2017年4月18日

みんなに伝えるための被災映像の撮りかた

一年前、地震直後の緊急ニュースを生放送で観ていた。テレビカメラマンが、落ちているものばかりをクローズアップで撮っていてセンスないなぁと思った。視聴者としては、落ちたのがタイルなのか、それともレンガなのかなんてことはどうでもよく、どこから落ちたのか、その建物はどうなっているのか、あるいは広角映像で「どういう場所が危険なのか」を知りたいはずだ。

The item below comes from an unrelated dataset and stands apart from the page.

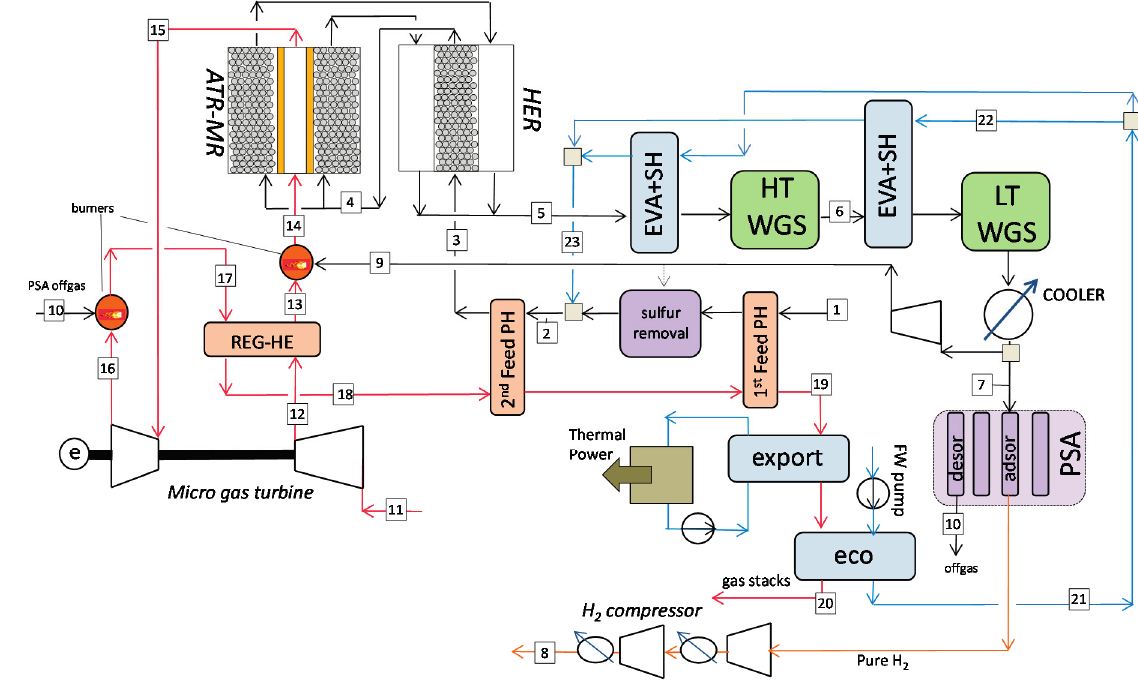
Figure 4. Plant design of the auto-thermal process with MIEC membranes for small-scale H 2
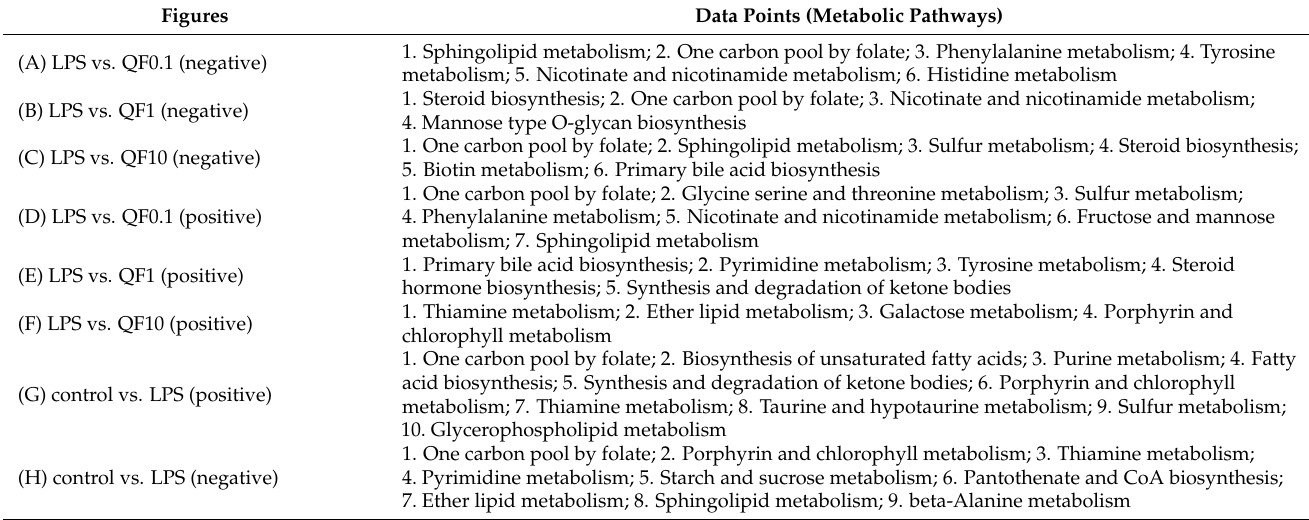
Table 2. Enrichment maps’ description of downregulated metabolic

ボーリング場のでかいピンのオブジェが落ちていた生映像はインパクトがあったが、肝心の「それは元々どこにあったのか」が映されなかった(実は6階建ての屋上から落ちている)。「ないはずの場所にある巨大物」はインパクトが大きく、その反対に「あるべき場所に何もない」映像は一見すると地味だが、実はすごく大切な情報である。震災や事故を撮るとき、カメラマンにはクローズアップだけでなく広角映像もたくさん映して欲しい。崩れた石垣のドアップは衝撃的だが、俯瞰した映像を見ないと全体像がつかめない。イメージがわかない。

放射線科医に関するこんな話がある。胸部レントゲンを読影すると、ほぼ全員が腫瘍を見落とすことはなかった。しかし、片方の鎖骨がないのを見落とされることが多かった。つまり、「ないはずのものがある」は見落とされにくいが、「あるべきものがない」は見過ごされやすいということだ。

目立つところにフォーカスしすぎない、全体像を把握する。これは医療では当たり前。刃物で腹を刺されて腸がはみ出している人をみても、まずは呼吸や意識を確認する。腹に刺さった刃物や出ている腸(「ないはずのものがある」)に気をとられて、「あるはずのもの(呼吸や意識)がない」ことを見落としてはいけない。

それから、報道番組で、九州の地図を熊本中心に切り取って何町がどうのこうのとやっていた。それは確かに近隣住民にとっては大切な情報だが、九州全域や日本地図も適宜出さないと、どの辺りでどんなことが起きているのか全くイメージの湧かない人たちがいるはずだ。被災地域の人や関係者に情報を伝えるのと同時に、被災地には縁もゆかりもない人たちに「他人事ではない」と感じてもらえるような放送を目指して欲しい。そのためには、クローズアップして切り取られた地図だけでなく、広域の地図も出さないといけない。

全体的にクローズアップしすぎな報道と映像を見ながら、これを医療現場でやると患者を救えないな……、と感じたのだった。